Lettre en morceaux à Louis Leackey 3

Mercredi 5 août 2015

Cher Dr Leackey,

Vous qui avez gratté le temps, le dos plié et les ongles pleins de terre, vous en avez mis du temps pour trouver ce que vous cherchiez… trente ans. Comment s’obstiner pendant trente ans à chercher de nouveaux sites, à faire de nouveaux trous ? À se dire que c’est là, quelque part sous la terre. Quémander les bourses, l’argent de sa femme et de sa mère, quitte à faire de sa famille une armée au service de la cause. Dans le monde de la recherche, dix ans de travaux c’est encore la jeunesse du scientifique.

Mais vous avez pu commencer jeune. Regardez-nous aujourd’hui, Dr Leackey. Nous ne commençons à travailler qu’à trente ans.
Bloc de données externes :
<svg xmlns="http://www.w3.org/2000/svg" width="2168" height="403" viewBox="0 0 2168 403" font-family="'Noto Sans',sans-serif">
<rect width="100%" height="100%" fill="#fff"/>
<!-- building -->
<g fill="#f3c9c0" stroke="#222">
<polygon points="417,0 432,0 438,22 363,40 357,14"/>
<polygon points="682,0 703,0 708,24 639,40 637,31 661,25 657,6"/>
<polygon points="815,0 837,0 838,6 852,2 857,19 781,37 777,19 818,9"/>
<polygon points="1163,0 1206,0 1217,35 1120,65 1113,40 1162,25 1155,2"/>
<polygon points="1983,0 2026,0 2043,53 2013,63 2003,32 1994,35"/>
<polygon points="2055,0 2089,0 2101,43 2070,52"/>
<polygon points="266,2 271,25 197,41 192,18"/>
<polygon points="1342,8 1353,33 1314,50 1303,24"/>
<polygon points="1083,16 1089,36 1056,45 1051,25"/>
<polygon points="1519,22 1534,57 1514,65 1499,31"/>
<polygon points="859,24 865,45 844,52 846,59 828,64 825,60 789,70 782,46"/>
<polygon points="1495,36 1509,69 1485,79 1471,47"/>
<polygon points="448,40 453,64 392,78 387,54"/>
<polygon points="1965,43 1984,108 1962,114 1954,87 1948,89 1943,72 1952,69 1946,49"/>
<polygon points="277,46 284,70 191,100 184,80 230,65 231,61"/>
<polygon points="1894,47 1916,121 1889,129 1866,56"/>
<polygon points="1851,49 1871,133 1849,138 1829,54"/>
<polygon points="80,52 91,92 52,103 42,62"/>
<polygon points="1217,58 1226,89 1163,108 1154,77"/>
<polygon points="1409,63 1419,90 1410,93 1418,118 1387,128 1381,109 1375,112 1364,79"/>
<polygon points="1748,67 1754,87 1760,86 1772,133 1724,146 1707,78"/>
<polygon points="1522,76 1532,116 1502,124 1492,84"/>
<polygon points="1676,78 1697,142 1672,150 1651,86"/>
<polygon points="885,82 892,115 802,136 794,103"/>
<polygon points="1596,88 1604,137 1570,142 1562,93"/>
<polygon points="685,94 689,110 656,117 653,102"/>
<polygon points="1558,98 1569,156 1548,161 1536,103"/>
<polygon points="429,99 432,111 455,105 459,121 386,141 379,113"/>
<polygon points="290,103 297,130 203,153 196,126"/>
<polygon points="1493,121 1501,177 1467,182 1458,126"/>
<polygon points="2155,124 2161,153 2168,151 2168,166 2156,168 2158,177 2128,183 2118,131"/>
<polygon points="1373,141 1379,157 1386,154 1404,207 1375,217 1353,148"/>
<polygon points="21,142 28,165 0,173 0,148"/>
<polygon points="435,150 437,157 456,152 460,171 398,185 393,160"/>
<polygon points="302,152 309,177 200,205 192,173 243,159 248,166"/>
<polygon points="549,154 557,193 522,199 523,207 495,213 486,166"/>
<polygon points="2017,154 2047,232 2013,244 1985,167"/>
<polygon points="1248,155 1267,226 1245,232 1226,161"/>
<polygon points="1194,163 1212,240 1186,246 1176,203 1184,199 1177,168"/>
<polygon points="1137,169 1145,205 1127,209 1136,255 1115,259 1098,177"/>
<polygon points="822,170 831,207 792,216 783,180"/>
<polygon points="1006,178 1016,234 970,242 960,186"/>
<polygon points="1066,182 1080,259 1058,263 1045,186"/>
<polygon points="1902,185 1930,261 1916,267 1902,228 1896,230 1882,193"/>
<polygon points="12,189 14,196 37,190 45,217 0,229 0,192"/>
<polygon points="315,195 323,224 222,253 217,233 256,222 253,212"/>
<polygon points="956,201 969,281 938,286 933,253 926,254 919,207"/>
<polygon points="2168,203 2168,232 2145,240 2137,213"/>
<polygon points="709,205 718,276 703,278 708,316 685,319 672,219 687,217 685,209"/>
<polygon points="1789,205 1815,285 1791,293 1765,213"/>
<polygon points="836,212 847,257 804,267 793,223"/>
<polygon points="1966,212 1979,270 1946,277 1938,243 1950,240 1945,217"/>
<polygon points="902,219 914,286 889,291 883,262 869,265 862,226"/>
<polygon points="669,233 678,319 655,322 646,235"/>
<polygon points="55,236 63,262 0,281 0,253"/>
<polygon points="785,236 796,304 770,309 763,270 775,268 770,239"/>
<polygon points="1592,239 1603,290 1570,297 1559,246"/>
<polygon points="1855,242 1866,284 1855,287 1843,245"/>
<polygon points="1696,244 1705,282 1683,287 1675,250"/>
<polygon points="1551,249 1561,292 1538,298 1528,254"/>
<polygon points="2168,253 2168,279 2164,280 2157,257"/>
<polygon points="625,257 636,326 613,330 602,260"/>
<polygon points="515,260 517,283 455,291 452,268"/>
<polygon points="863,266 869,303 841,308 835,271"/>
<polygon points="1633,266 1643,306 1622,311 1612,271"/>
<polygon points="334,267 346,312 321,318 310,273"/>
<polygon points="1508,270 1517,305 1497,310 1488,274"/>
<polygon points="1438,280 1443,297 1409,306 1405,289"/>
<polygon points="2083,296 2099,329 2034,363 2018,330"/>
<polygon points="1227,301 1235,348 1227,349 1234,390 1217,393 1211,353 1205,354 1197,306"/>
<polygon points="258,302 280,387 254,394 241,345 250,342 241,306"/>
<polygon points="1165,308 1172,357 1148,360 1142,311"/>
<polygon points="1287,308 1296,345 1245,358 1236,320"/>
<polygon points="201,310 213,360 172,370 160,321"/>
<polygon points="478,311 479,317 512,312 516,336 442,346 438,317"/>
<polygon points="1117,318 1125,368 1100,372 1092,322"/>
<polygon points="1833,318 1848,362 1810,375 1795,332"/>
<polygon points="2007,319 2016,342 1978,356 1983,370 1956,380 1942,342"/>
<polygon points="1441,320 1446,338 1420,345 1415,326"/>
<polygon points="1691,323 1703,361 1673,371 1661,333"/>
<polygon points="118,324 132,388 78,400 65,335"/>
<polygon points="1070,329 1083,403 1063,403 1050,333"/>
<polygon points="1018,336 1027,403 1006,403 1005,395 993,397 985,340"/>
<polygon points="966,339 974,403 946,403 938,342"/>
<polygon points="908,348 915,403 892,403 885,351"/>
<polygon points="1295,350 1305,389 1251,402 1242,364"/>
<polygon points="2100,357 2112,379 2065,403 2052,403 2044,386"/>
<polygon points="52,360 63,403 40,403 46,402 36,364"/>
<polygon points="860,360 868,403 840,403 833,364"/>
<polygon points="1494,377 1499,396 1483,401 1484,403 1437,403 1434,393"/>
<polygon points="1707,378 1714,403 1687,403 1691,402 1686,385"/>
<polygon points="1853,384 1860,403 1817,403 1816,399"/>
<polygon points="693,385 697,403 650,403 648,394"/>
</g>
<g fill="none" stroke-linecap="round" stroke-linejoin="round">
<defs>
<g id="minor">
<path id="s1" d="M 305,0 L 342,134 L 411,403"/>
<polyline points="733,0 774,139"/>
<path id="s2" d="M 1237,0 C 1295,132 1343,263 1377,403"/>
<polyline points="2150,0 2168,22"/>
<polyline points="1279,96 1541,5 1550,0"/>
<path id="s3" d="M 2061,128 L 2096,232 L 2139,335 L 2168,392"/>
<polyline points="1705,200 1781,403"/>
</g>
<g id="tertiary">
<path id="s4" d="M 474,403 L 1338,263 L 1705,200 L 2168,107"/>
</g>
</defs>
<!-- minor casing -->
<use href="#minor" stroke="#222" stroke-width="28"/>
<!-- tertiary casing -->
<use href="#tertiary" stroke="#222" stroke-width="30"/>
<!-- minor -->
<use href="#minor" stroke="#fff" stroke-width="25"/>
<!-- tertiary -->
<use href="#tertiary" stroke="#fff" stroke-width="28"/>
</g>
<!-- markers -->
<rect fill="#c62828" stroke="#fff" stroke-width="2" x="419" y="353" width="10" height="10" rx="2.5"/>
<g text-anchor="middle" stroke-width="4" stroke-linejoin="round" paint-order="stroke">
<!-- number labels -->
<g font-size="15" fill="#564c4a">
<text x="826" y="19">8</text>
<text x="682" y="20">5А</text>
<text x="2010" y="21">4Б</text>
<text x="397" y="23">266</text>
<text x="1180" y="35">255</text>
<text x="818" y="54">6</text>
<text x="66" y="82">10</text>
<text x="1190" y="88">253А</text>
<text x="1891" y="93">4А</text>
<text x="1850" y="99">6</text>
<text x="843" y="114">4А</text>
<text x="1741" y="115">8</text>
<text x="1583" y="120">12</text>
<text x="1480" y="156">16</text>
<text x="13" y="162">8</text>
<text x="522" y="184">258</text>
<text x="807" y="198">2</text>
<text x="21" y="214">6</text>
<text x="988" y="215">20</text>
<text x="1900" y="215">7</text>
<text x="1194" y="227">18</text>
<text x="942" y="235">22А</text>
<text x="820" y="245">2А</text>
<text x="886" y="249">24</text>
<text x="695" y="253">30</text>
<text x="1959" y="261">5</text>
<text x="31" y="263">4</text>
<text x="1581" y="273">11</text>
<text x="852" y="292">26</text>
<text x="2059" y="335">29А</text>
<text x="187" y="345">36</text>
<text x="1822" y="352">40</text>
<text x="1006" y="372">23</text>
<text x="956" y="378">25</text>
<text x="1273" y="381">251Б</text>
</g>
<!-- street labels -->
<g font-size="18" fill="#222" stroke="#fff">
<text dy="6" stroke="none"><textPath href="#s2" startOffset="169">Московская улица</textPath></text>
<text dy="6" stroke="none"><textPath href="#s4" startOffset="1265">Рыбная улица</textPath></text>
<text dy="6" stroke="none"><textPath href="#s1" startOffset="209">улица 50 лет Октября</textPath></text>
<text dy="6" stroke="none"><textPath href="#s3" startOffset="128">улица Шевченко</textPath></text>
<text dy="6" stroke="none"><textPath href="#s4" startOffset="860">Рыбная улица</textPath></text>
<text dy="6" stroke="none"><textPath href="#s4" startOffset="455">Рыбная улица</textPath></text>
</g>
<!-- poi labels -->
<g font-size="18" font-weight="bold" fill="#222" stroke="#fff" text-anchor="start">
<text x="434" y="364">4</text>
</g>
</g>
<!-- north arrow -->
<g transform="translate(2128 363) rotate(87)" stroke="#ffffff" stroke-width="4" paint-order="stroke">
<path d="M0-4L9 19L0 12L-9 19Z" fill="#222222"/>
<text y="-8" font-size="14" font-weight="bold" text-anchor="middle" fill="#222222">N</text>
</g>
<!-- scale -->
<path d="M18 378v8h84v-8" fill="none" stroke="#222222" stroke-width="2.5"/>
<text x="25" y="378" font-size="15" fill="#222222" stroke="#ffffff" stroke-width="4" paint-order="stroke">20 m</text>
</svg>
Nous vivons dans un monde pour lequel on ne nous avait pas préparé. On nous avait dit : telle école, tel diplôme, pour devenir ceci ou cela. Mais tout ce qui travaille sur l’humain dans ce temps long, s’essouffle aujourd’hui. Les reportages de longue haleine, les recherches en sciences humaines, les artistes voyageurs. Quand ceux qui ont réussi à en faire leur vie m’accordent un café, ils me disent : « Quand j’ai commencé c’était bien différent, aujourd’hui on n’embauche plus. » Ils tardent à partir à la retraite et ne seront pas remplacés. Ils nous parlent d’un temps que les moins de trente ans… payent le café et nous souhaitent bonne chance. On rentre chez soi et on dessine une croix face à leur nom sur la liste.